__WHAT NEEDS TO BE DONE__.
Copy each of the following rows verbatim, one line at a time, keeping every character as it appears.

__RECORDS FOR THE TASK__.
"""
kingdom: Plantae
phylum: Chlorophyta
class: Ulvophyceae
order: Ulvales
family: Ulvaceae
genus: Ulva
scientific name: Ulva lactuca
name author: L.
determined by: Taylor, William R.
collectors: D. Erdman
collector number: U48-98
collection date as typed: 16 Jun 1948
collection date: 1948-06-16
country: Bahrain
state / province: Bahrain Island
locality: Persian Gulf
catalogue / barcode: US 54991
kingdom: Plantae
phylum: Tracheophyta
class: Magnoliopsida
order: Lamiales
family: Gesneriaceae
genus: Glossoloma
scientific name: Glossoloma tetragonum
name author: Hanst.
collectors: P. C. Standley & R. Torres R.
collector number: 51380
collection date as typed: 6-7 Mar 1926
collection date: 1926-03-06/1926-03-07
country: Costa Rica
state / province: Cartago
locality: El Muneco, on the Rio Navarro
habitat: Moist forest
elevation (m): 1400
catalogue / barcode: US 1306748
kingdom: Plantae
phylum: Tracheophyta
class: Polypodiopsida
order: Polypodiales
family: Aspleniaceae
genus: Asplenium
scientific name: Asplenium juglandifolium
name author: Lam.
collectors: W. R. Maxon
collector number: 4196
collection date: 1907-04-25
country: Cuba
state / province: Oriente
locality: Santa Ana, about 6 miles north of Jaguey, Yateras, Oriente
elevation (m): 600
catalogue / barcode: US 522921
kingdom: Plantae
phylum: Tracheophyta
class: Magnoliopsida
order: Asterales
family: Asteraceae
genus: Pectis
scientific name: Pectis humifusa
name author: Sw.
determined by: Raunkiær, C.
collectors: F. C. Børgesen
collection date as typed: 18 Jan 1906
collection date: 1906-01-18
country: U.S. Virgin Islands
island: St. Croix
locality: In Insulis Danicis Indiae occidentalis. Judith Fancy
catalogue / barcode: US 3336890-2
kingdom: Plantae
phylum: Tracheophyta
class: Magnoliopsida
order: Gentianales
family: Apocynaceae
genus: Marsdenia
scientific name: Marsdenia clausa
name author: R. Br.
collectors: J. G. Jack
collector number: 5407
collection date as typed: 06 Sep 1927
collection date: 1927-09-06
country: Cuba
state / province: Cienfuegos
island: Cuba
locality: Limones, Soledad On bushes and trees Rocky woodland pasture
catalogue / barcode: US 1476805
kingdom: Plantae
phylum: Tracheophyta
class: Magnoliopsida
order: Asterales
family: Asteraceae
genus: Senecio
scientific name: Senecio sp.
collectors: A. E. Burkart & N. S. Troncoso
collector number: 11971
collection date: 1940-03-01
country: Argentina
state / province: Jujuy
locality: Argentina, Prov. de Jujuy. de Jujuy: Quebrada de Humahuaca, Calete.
"""
__THE RESULT__.
kingdom: Plantae
phylum: Chlorophyta
class: Ulvophyceae
order: Ulvales
family: Ulvaceae
genus: Ulva
scientific name: Ulva lactuca
name author: L.
determined by: Taylor, William R.
collectors: D. Erdman
collector number: U48-98
collection date as typed: 16 Jun 1948
collection date: 1948-06-16
country: Bahrain
state / province: Bahrain Island
locality: Persian Gulf
catalogue / barcode: US 54991
kingdom: Plantae
phylum: Tracheophyta
class: Magnoliopsida
order: Lamiales
family: Gesneriaceae
genus: Glossoloma
scientific name: Glossoloma tetragonum
name author: Hanst.
collectors: P. C. Standley & R. Torres R.
collector number: 51380
collection date as typed: 6-7 Mar 1926
collection date: 1926-03-06/1926-03-07
country: Costa Rica
state / province: Cartago
locality: El Muneco, on the Rio Navarro
habitat: Moist forest
elevation (m): 1400
catalogue / barcode: US 1306748
kingdom: Plantae
phylum: Tracheophyta
class: Polypodiopsida
order: Polypodiales
family: Aspleniaceae
genus: Asplenium
scientific name: Asplenium juglandifolium
name author: Lam.
collectors: W. R. Maxon
collector number: 4196
collection date: 1907-04-25
country: Cuba
state / province: Oriente
locality: Santa Ana, about 6 miles north of Jaguey, Yateras, Oriente
elevation (m): 600
catalogue / barcode: US 522921
kingdom: Plantae
phylum: Tracheophyta
class: Magnoliopsida
order: Asterales
family: Asteraceae
genus: Pectis
scientific name: Pectis humifusa
name author: Sw.
determined by: Raunkiær, C.
collectors: F. C. Børgesen
collection date as typed: 18 Jan 1906
collection date: 1906-01-18
country: U.S. Virgin Islands
island: St. Croix
locality: In Insulis Danicis Indiae occidentalis. Judith Fancy
catalogue / barcode: US 3336890-2
kingdom: Plantae
phylum: Tracheophyta
class: Magnoliopsida
order: Gentianales
family: Apocynaceae
genus: Marsdenia
scientific name: Marsdenia clausa
name author: R. Br.
collectors: J. G. Jack
collector number: 5407
collection date as typed: 06 Sep 1927
collection date: 1927-09-06
country: Cuba
state / province: Cienfuegos
island: Cuba
locality: Limones, Soledad On bushes and trees Rocky woodland pasture
catalogue / barcode: US 1476805
kingdom: Plantae
phylum: Tracheophyta
class: Magnoliopsida
order: Asterales
family: Asteraceae
genus: Senecio
scientific name: Senecio sp.
collectors: A. E. Burkart & N. S. Troncoso
collector number: 11971
collection date: 1940-03-01
country: Argentina
state / province: Jujuy
locality: Argentina, Prov. de Jujuy. de Jujuy: Quebrada de Humahuaca, Calete.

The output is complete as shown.